For site staff
ACCORD is open to hospitalised adult patients (18+ years of age) with a confirmed infection by
SARS-CoV-2, the virus that causes COVID-19.
Documents to download:
Frequently asked questions
How many arms are there on the trial?
Currently there are 4 arms being recruited to; 002 – Bencentinib, 003 – MEDI3506, 004 – Acalabrutinib and 006 – Zilucoplan.
Arm 005 has had some start-up work completed by sites but is not being pursued at this time and there is a committee that reviews other drugs that may be of interest to the ACCORD platform.
Do sites only have the option to take part in one arm?
No, sites can open two arms at the moment. IQVIA colleagues have worked hard with new and existing sites to open arm 003 and arm 006 at as many hospitals as possible due to a re-focus on enrolment for the study.
Who is running the study?
The study is being run in a new hybrid for non-commercial research as there are many stakeholders.
Funding is provided by UK Research and Innovation (UKRI) who are a national funding agency, the study is sponsored by University Hospitals Southampton, where the CI Tom Wilkinson is based. IQVIA are supporting many of the operational site tasks including site set-up, monitoring and data management.
We don’t have the patient population at the moment, will we be penalised?

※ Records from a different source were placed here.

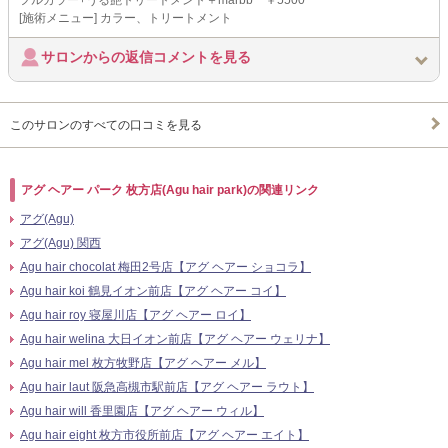
フルカラー+うる艶トリートメント＋marbb ￥5500
[施術メニュー] カラー、トリートメント
サロンからの返信コメントを見る
このサロンのすべての口コミを見る
アグ ヘアー パーク 枚方店(Agu hair park)の関連リンク
アグ(Agu)
アグ(Agu) 関西
Agu hair chocolat 梅田2号店【アグ ヘアー ショコラ】
Agu hair koi 鶴見イオン前店【アグ ヘアー コイ】
Agu hair roy 寝屋川店【アグ ヘアー ロイ】
Agu hair welina 大日イオン前店【アグ ヘアー ウェリナ】
Agu hair mel 枚方牧野店【アグ ヘアー メル】
Agu hair laut 阪急高槻市駅前店【アグ ヘアー ラウト】
Agu hair will 香里園店【アグ ヘアー ウィル】
Agu hair eight 枚方市役所前店【アグ ヘアー エイト】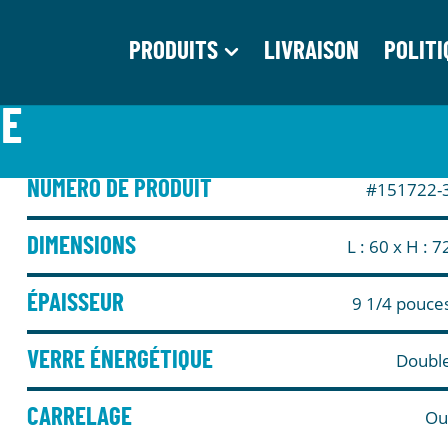
PRODUITS
LIVRAISON
POLITI
TE
NUMÉRO DE PRODUIT
#151722-
DIMENSIONS
L : 60
x H : 7
ÉPAISSEUR
9 1/4 pouce
VERRE ÉNERGÉTIQUE
Doubl
CARRELAGE
Ou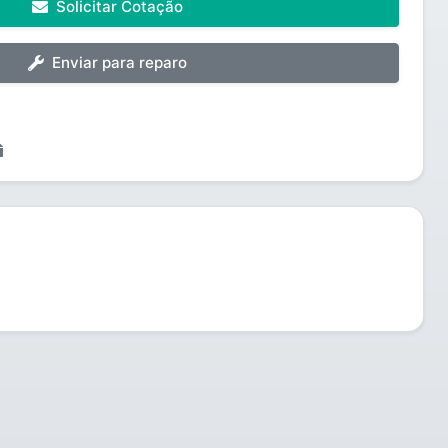
Solicitar Cotação
Enviar para reparo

Absolutely not. The ACCORD platform team are well aware that numbers on incidence are falling everywhere in the UK and the NIHR have scrapped metrics for the time being which sites have found a help in lifting some of the usual pressures. We hope to have sites open and prepped in case on local incidence and also any surges that may occur.
Our patient is unsure about taking part in research, what can I do?
The NIHR website have some fantastic videos about COVID -19 research and consent that you could share to explain things further.
What if my patient doesn’t read or understand English well enough?
We are presently having all the patient information sheet’s translated into 12 different languages. Advice on the languages required for translations was taken from sites but if you feel we have missed an important one for your area please let your CRA know.
What can we do to consent a patient if we have poor connection on wards?
Paper Patient Information Sheet (PIS) is the only other option at this time but the recent amendment to study documents has now made this a much shorter document and so hopefully more patient friendly.
My patient is put off by the amount of blood needed to be taken, what can I do?
The CI’s on the sub-protocols have stated that only the safety blood work is absolutely necessary. The research blood work is a “nice to have” and if a patient is put off by the amount of blood they are being asked to give then the research samples need not be taken.
Which other studies can we co-enrol to?
Presently Recovery-RS and 2 arms of REMAP-CAP have agreements for co-enrolment. Should other options be agreed in the future the information will be cascaded to each site.